DAVIES: Oh, yes, he was mad, he said, “GET BACK!” And he was quite right – it was dangerous. If the earth had caved in, somebody could have broken a leg, and he could have been sued. I don’t know, whatever….
But the whole thing was fairly hilarious. Looking back on it it was hilarious. At the time with all those State Department people who were there it was — Foy Kohler was sort of leading the State Department group and advising Henry Cabot Lodge.
But by that time this traveling three-ring circus had settled down to a level of what I would call routinized catastrophe. I mean something went wrong every day, but by that time we all expected something to go wrong. And finally we got back.

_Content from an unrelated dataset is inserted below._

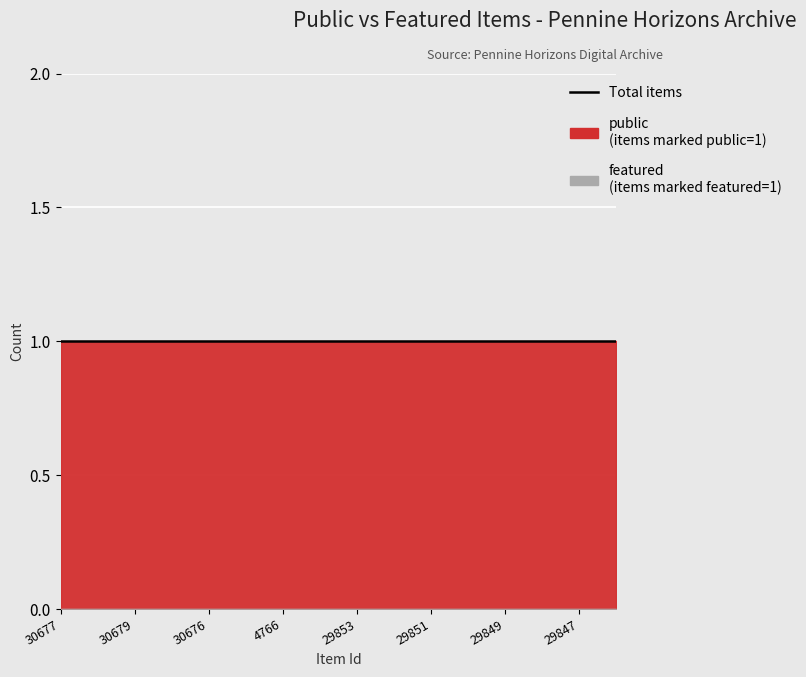

At 30675, list the series in order from smallest to largest.

featured, public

“The visit was an abysmal failure”
But there were constant stories all along the line about the catastrophes, and about how badly this was handled. You know the way the press is when they get on to something like that. It was regarded as a scandal, and it was a scandal certainly.
So when we got back to Washington I was so furious with the whole damn thing that I wrote a memo — I can’t remember to whom I wrote it now, maybe it was to Foy Kohler [Assistant Secretary of State for European Affairs who was later Ambassador to the USSR during the Cuban Missile Crisis] who was sort of in charge of this, maybe it was to somebody else — complaining, saying, damn it, it could have been handled better.
And it could have been, with a little more planning and a little more forethought, and a little better organization. But Joe Reap had just really thrown up his hands on the first day and said there’s nothing any of us can do about this, and hadn’t tried.
Well, I don’t know, you have to put it down under the heading of Education, but in terms of the kind of political objectives that we had hoped might be accomplished — of impressing Khrushchev with this country — his visit was an abysmal failure, because he and his advisers figured out — they succeeded in getting the upper hand almost from the outset, and they never relinquished that advantage.
So the whole thing to me was a lesson in the ineptitude or the [lack of foresight] of [the persons concerned].
You really have to plan these things very, very carefully; you have to have somebody clearly in charge; nobody was in charge of the whole thing… There should have been very careful thought given to where he went, and ways worked out so that the press did not dominate the whole thing the way it did and get in the way and turn it into nothing but a media event. Well, so much for all that.
As you said – and you are quite right – it was unprecedented. We’d never done anything like that before, certainly nothing on that scale, and we were all kind of learning by doing.